Le dépavage fut exécuté par les équipes civiles. Les rails furent sciés par la Régie syndicale des Transports Algérois (R.S.T.A.) déplacés par les équipes civiles hors de la chaussée et enlevés par la R.S.T.A. (environ 70 tonnes). Les quelque 100.000 pavés (1.500 tonnes environ) furent chargés et transportés, en majeure partie, par les équipes de sapeurs du Génie - qui apportèrent ainsi, dans un très louable effort continu, une aide extrêmement efficace - pour le reste, par les équipes civiles.

Les décombres de toutes sortes furent enlevés des trottoirs. Commencé lundi vers 20 heures, tout ce travail de préparation fut achevé jeudi matin à 8 heures.

Dernière opération, rue Michelet, avant cylindrage, réglage de la caillasse de 40/60 dont l'épaisseur est ramenée à 0.15 cm.
Dernière opération, rue Michelet, avant cylindrage, réglage de la caillasse de 40/60 dont l'épaisseur est ramenée à 0.15 cm.

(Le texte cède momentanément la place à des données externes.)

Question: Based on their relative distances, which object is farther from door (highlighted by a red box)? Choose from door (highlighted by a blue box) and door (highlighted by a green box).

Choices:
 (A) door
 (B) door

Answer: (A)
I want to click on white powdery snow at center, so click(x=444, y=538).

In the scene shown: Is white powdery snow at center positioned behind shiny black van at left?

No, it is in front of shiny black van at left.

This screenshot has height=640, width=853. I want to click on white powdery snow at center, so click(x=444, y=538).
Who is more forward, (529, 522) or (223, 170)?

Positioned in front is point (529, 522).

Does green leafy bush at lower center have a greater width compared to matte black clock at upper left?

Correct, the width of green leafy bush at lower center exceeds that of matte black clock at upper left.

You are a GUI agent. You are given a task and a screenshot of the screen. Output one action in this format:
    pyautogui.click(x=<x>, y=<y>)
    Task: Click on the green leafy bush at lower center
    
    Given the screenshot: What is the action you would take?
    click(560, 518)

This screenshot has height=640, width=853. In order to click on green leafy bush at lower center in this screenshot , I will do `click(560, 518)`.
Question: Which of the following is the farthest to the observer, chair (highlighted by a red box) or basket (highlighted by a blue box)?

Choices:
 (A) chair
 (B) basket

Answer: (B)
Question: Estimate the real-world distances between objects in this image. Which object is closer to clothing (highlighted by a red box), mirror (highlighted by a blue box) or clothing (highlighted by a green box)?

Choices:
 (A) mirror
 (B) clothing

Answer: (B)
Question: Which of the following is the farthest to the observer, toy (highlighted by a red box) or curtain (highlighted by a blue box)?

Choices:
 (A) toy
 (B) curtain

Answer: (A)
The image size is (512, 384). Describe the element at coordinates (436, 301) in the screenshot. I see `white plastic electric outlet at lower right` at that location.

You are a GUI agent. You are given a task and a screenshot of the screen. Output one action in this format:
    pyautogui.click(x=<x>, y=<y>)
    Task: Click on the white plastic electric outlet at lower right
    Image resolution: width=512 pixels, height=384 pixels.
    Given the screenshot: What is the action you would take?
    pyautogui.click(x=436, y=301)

On put ainsi admettre la circulation sur les trottoirs dès jeudi 14 heures, l'accès de la chaussée étant interdit au public par des cordages placés dans la ligne d'arbres, près de la bordure du trottoir. Entre jeudi 8 heures et vendredi soir, on mit en place la pierre cassée et on la traita. Dans la nuit du vendredi à 6 h. à samedi, la Société Colas exécuta la première couche du tapis et samedi matin, la circulation normale était complètement rétablie.

Entre temps, on avait pu : remettre en état le croisement des rues d'Isly et de l'avenue Pasteur, rétablissant ainsi la circulation entre ces deux voies dès mercredi matin ; puis rétablir la circulation entre la première de ces rues et le boulevard Bugeaud, ainsi que celle entre les rues Charras et Monge dès jeudi à la première heure.

L'ensemble des moyens en action fut à peu près le suivant

- 18 camions de 10 tonnes, dont 8 de l'armée ; 1 bulldozer ; 1 dérocteur . 2 compresseurs 45 CV ; 2 niveleuses ; 1 chargeur ; 1 grue de 7 tonnes ; 2 réservoirs d'émulsion de 15 t.; 6 rouleaux compresseurs de 12 t. ; 1 barber-green.

L'effectif civil et militaire fut, en moyenne sur 24 heures, de 85 hommes jusqu'à jeudi matin ; ensuite de 60 hommes civils.

En 111 heures, tout le désordre se trouvait ainsi réparé, une chaussée neuve de 350 ml et 4.400 m2 entièrement refaite avec les raccords sur les voies adjacentes et la circulation reprenait normalement.